Dude, I have neither the time nor the inclination to get into a lengthy debate on this but given that my view and advice to the original message was so different, I am compelled to add a couple of rejoinders, my final bit on this. I leave it to the original chap to do what is best for him/her, even though I'd be interested in knowing what he/she eventually did.
Your view that the main advantage of the DBS MCA is to be able to buy forex when cheap is baffling. The main advantage is not that at all. The MAIN advantage is converting SGD to forex without any explicit fees, and then spending the forex using a debit card without further administrative charges and fees typically associated with credit card forex transactions, bureau de change conversions, and ATM withdrawals. If it happens that SGD appreciated against the foreign currency **by the time that you wanted to convert the leftover foreign currency back into SGD** then you got lucky and my congratulations. At relatively small amounts, the effect of fluctuations is not significant enough that it should become a key consideration in using the DBS MCA for it main strengths.
So forex rate trends and timing the purchase is altogether irrelevant when the fact of the matter is that the chap is going to have to spend in GBP and Euros and for that forex needs to be bought. Thinking about whether now, later, in batches, etc. is not what this person needs to be thinking about. I concede that most people buy forex a few days in advance or worse, at airport counters, so if the person really wants to "time it" and wait for rates to fluctuate (which they don't by much in any case, unless a Brexit like event happens) until he/she has no choice whatsoever then he/she can convert the SGD to GBP and Euros the day before leaving. But after that do it in batches, averaging costs over time, etc? Goodness gracious, no. Unless talking about tens of thousands, what is the point. Buy it at a point in time, have the forex available in a debit card, and concentrate instead on the study. That is what the person is going for, and should be focused on.

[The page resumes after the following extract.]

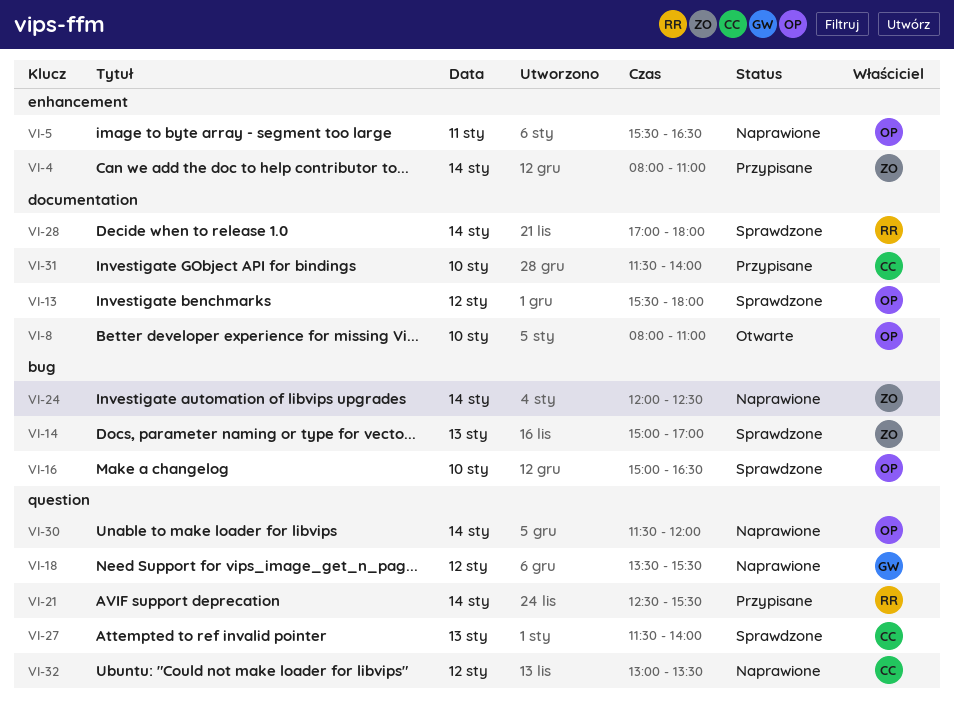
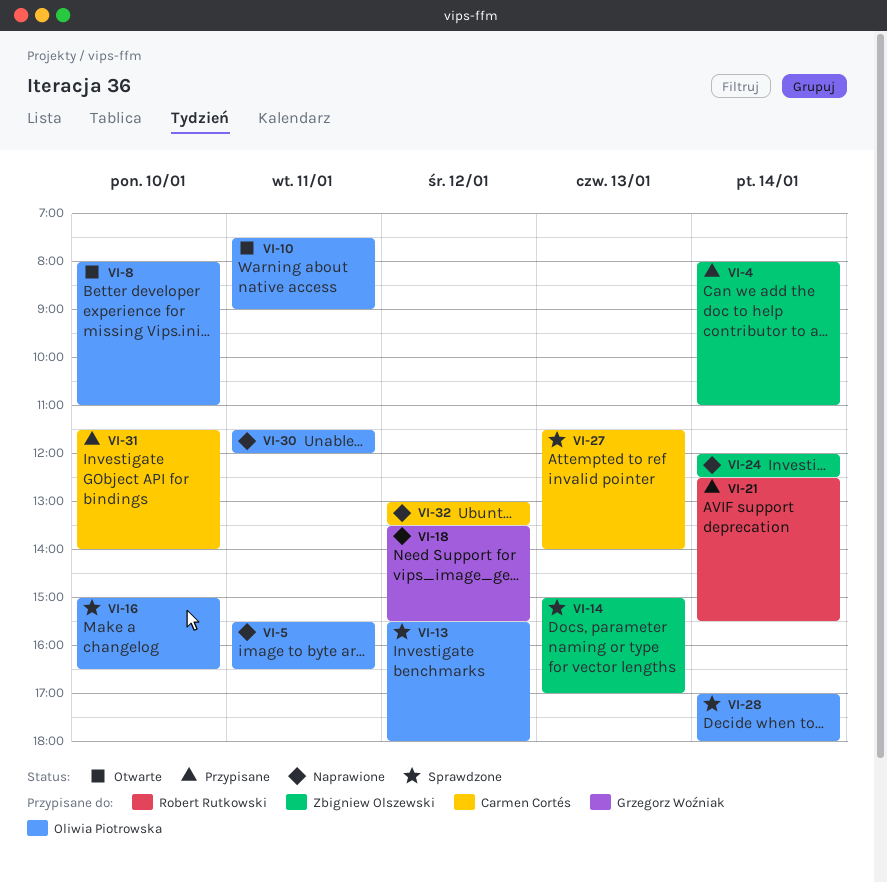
VI-10: none -> present
VI-28, owner: Robert Rutkowski -> Oliwia Piotrowska
VI-30, day: Jan 14 -> Jan 11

You're asking the person to track exchange rates, keep a tab on how much money is left and then convert when (i) needed AND (ii) the price is right, to go to the bank here and ask for an ATM non-debit card - all really really bad advice. Debit cards in both England and Euro use chip-and-pin, so I don't see how a debit card is any worse than an ATM card.
Also, you say as a student day-to-day expenses can't be put on a debit card. What?? You say that based on what? Milk, fruit, vegetables from Tesco or Sainsbury, condoms, shampoo, soap and chewing gum from Boot's, sandwiches at Pret a Manger, Octopus for the tube, heck even library fees and movie tickets - ALL OF THESE THINGS can be bought using a debit card. Of course one should have some cash handy, but to carry it around and use it as a primary mode of payment - sheesh.
Citi requires a primary currency to be designated as you rightly point out, which immediately makes it an inferior product to DBS's, where the default currency wallet that is debited is the one in which the transaction happens subject to money being available in that specific currency. Fewer hassles, more actual work.
Which is what I need to get back to.